Tuesday, 2 December 2003

History of the MS Jet Database Engine

Jet Engine: History.

I found this through searching for Jet Red after reading a link to MSDN posted to Raymond Chen's comments after I posed the question: Can 64-bit Windows run 16-bit Windows programs?

Jet Red is the internal Microsoft name for the Jet database engine used by Access. There is/was also Jet Blue, which was used as the database engine for Exchange 4.0 and 5.0. Exchange 5.5 and later use a SQL Server-derived database engine (called ESE97 by Exchange 5.5, ESENT by Windows 2000 Active Directory, and ESE98 by Exchange 2000 - I think ESE stands for Enterprise Storage Engine).
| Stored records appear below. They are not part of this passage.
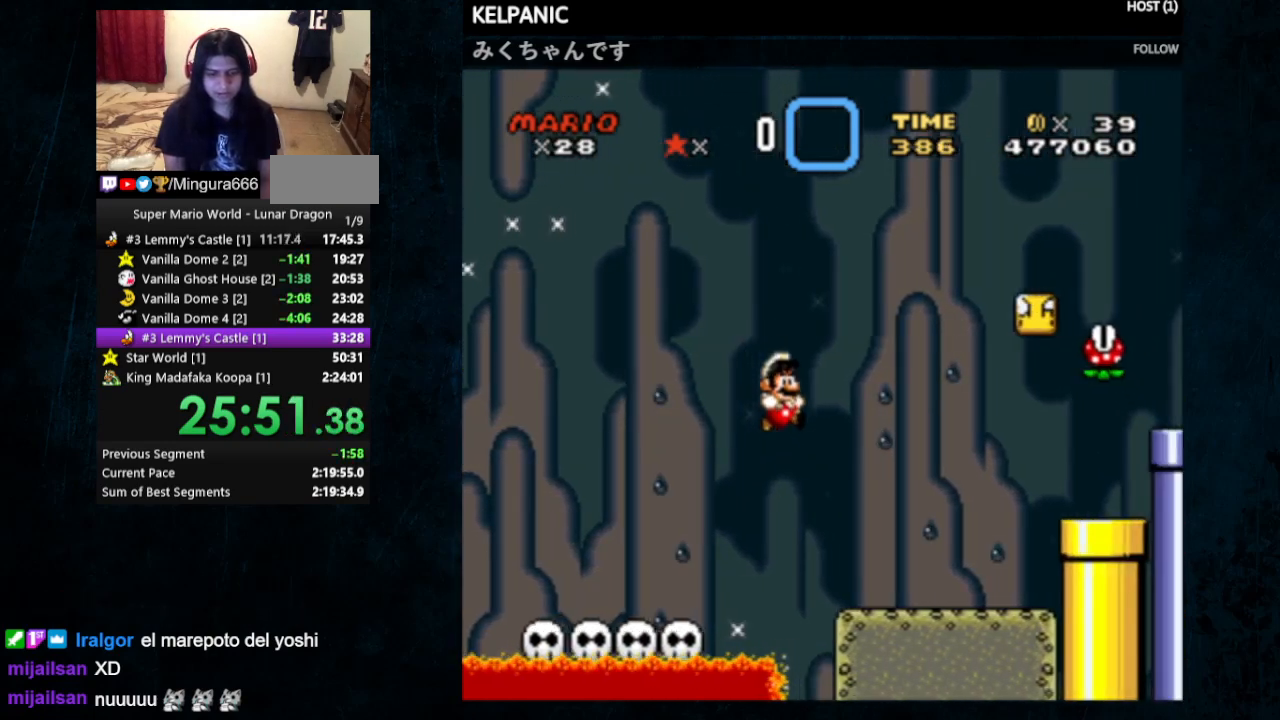
{"dt_ms": 500, "buttons": ["B", "Y", "DPAD_RIGHT"], "events": [[333, "B", "down"]]}
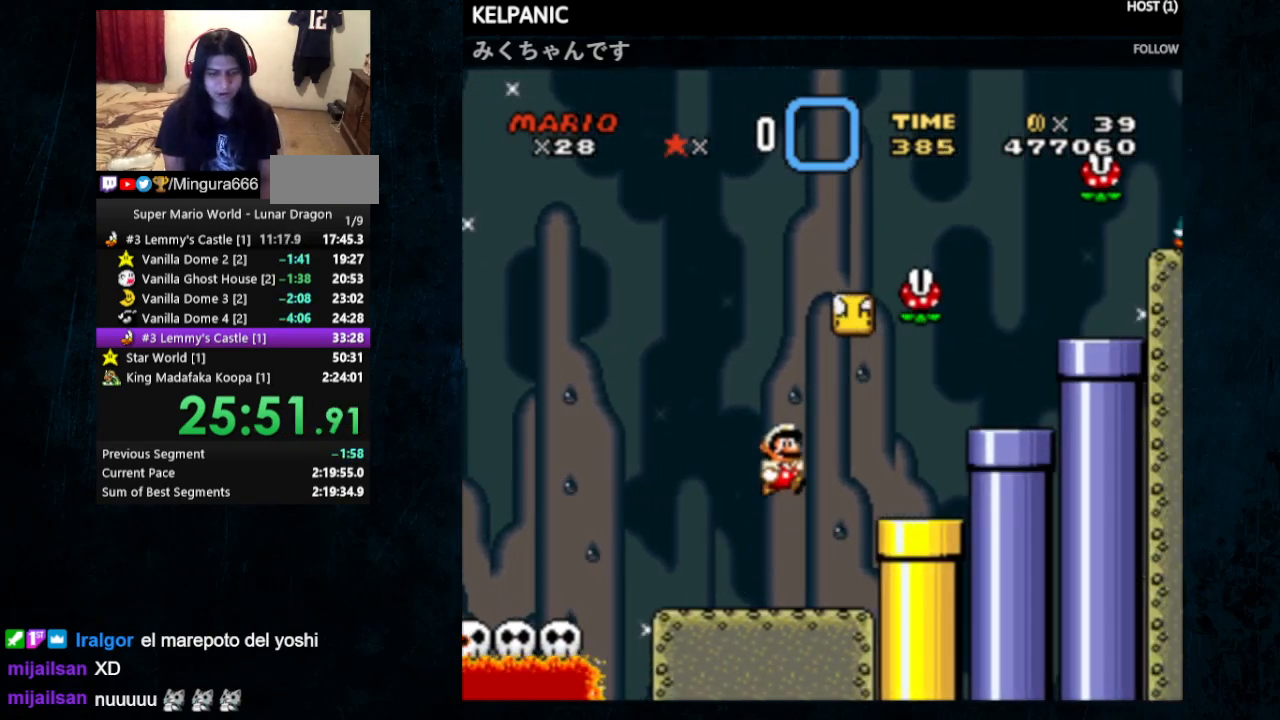
{"dt_ms": 500, "buttons": ["Y", "DPAD_RIGHT"], "events": [[467, "B", "up"]]}
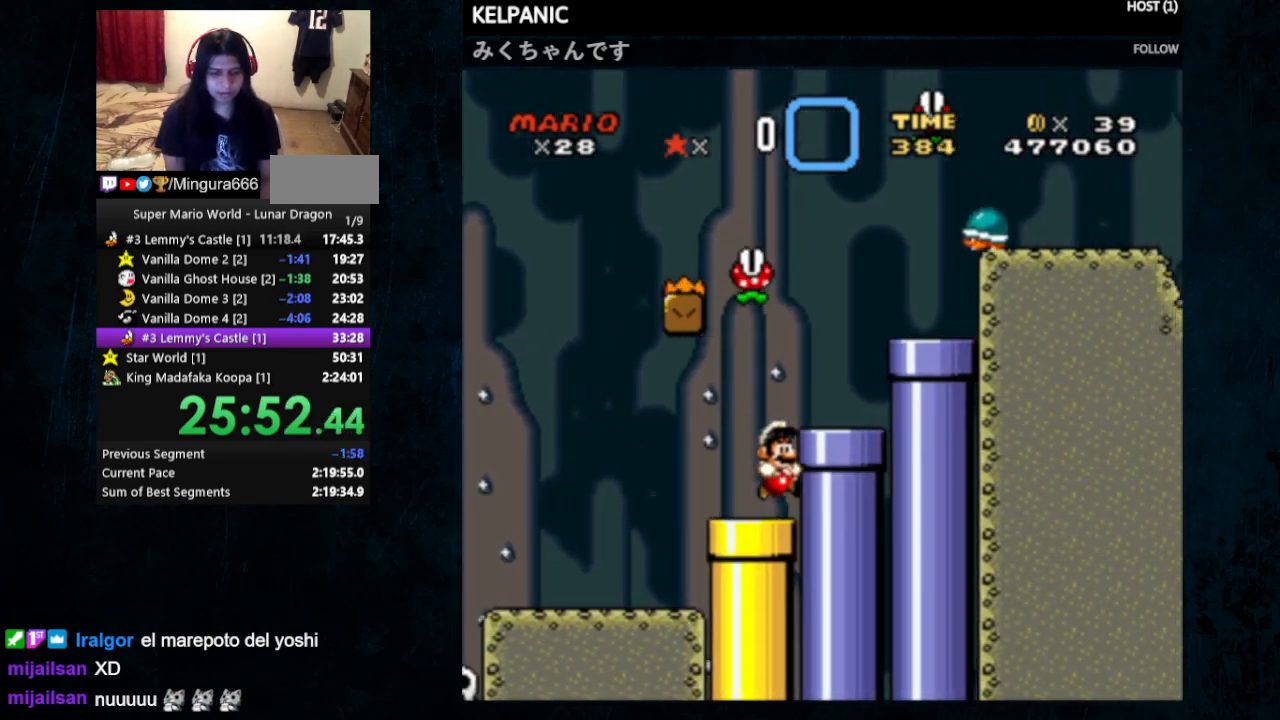
{"dt_ms": 500, "buttons": ["Y", "DPAD_LEFT"], "events": [[100, "B", "down"], [200, "B", "up"], [400, "DPAD_RIGHT", "up"], [467, "DPAD_LEFT", "down"]]}
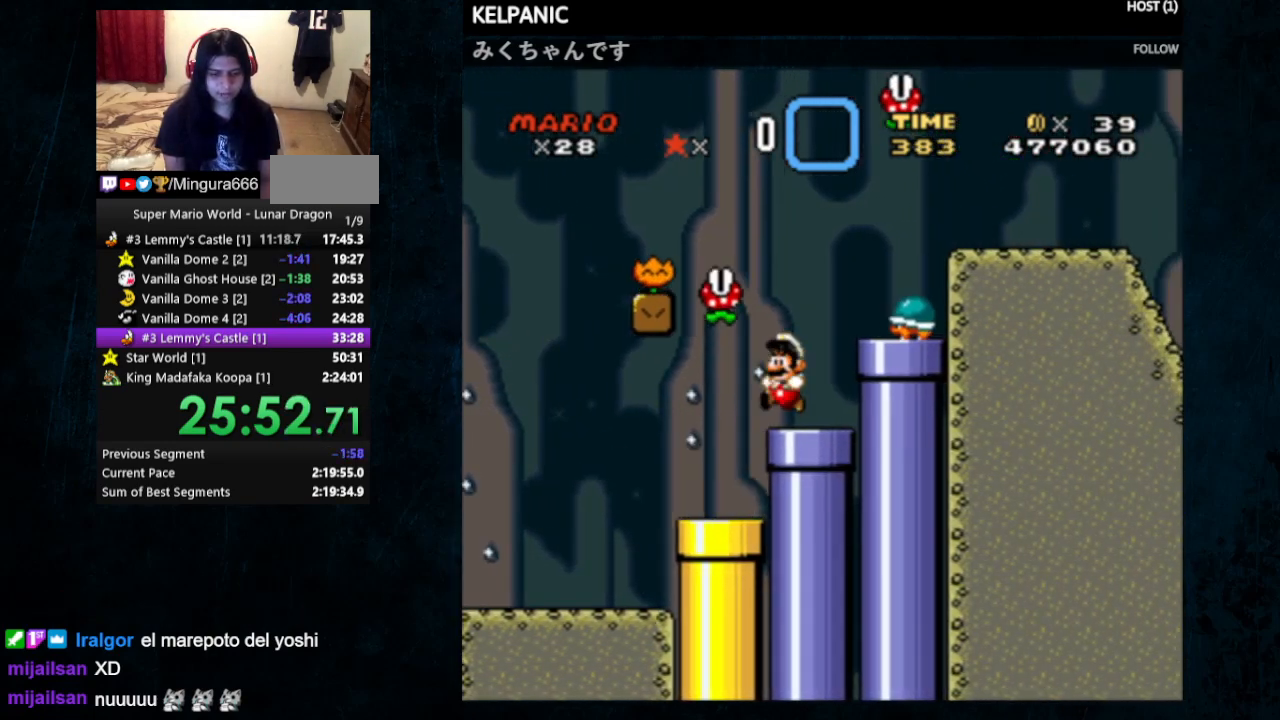
{"dt_ms": 500, "buttons": ["Y", "DPAD_RIGHT"], "events": [[33, "DPAD_LEFT", "up"], [100, "B", "down"], [100, "DPAD_RIGHT", "down"], [300, "B", "up"]]}
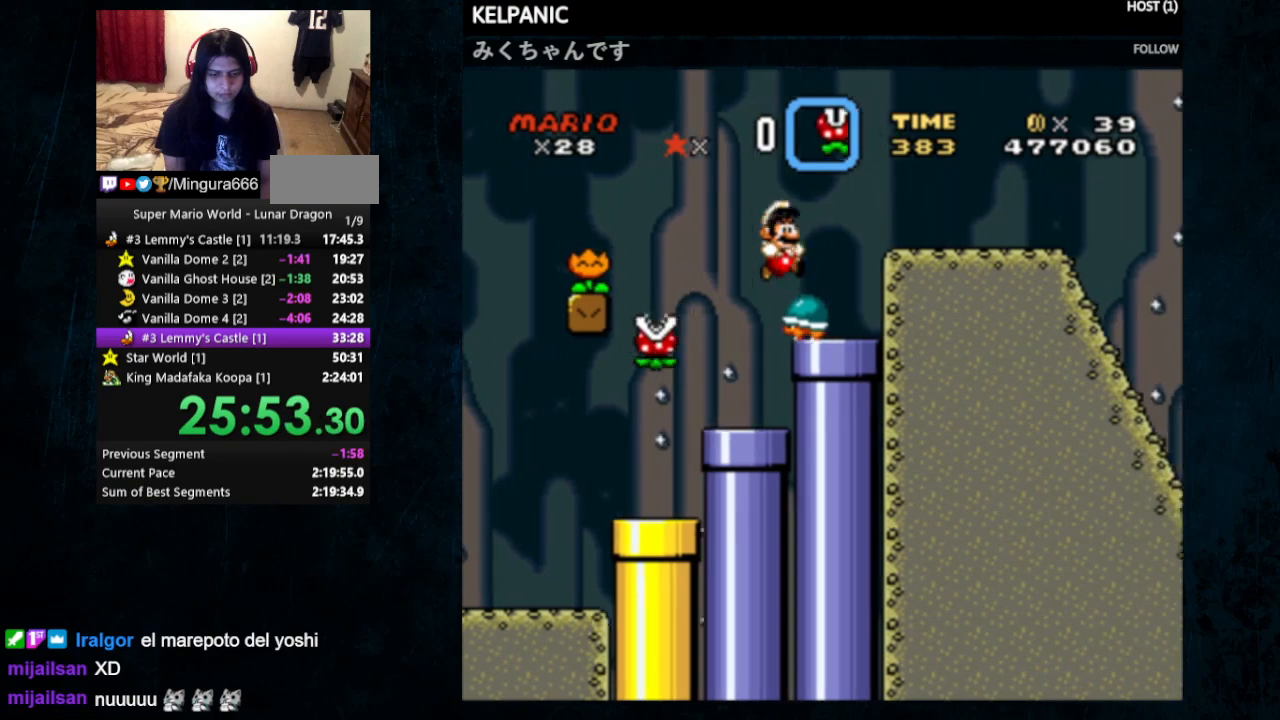
{"dt_ms": 500, "buttons": ["Y", "DPAD_UP", "DPAD_LEFT"], "events": [[33, "DPAD_LEFT", "down"], [33, "DPAD_RIGHT", "up"], [133, "DPAD_LEFT", "up"], [200, "DPAD_RIGHT", "down"], [300, "DPAD_UP", "down"], [333, "DPAD_RIGHT", "up"], [367, "Y", "up"], [433, "Y", "down"], [500, "DPAD_LEFT", "down"]]}
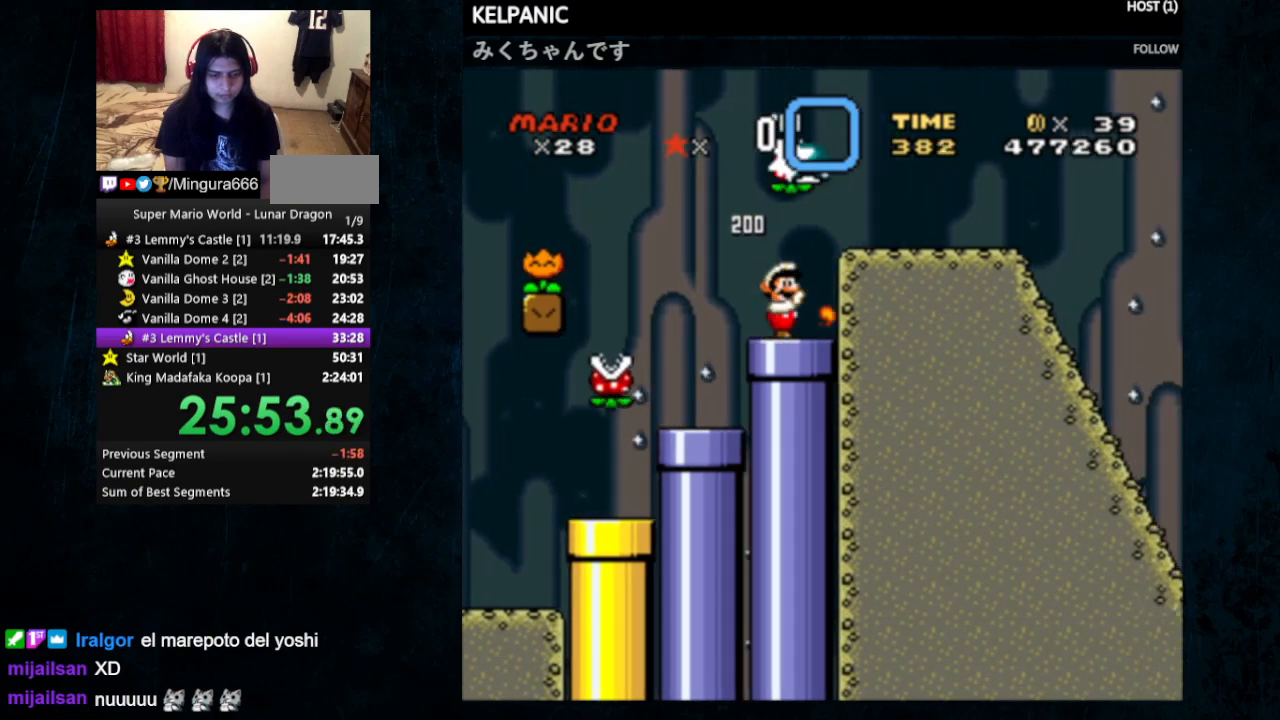
{"dt_ms": 500, "buttons": ["B", "Y", "DPAD_RIGHT"], "events": [[33, "DPAD_LEFT", "up"], [67, "DPAD_UP", "up"], [433, "DPAD_RIGHT", "down"], [500, "B", "down"]]}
It appears that Jet Red isn't going to be ported to 64-bit Windows, so you'll have to find an alternative for your 64-bit applications (MS would suggest SQL Server or the SQL Server Desktop Engine, known as MSDE). Personally, I think there's still room for an in-process database engine which accesses a single file as a database, although it should be possible to build this from SQL Server components if MS is so inclined.

1 comment:

Anonymous said...

Yes an interesting one this. If MS are hoping to penetrate the ETL market with SSIS and SQL Server 2005 they are doing themselves n favours by not supporting their own file formats.

3 hours spent banging head up the wall on this one - thanks for the info.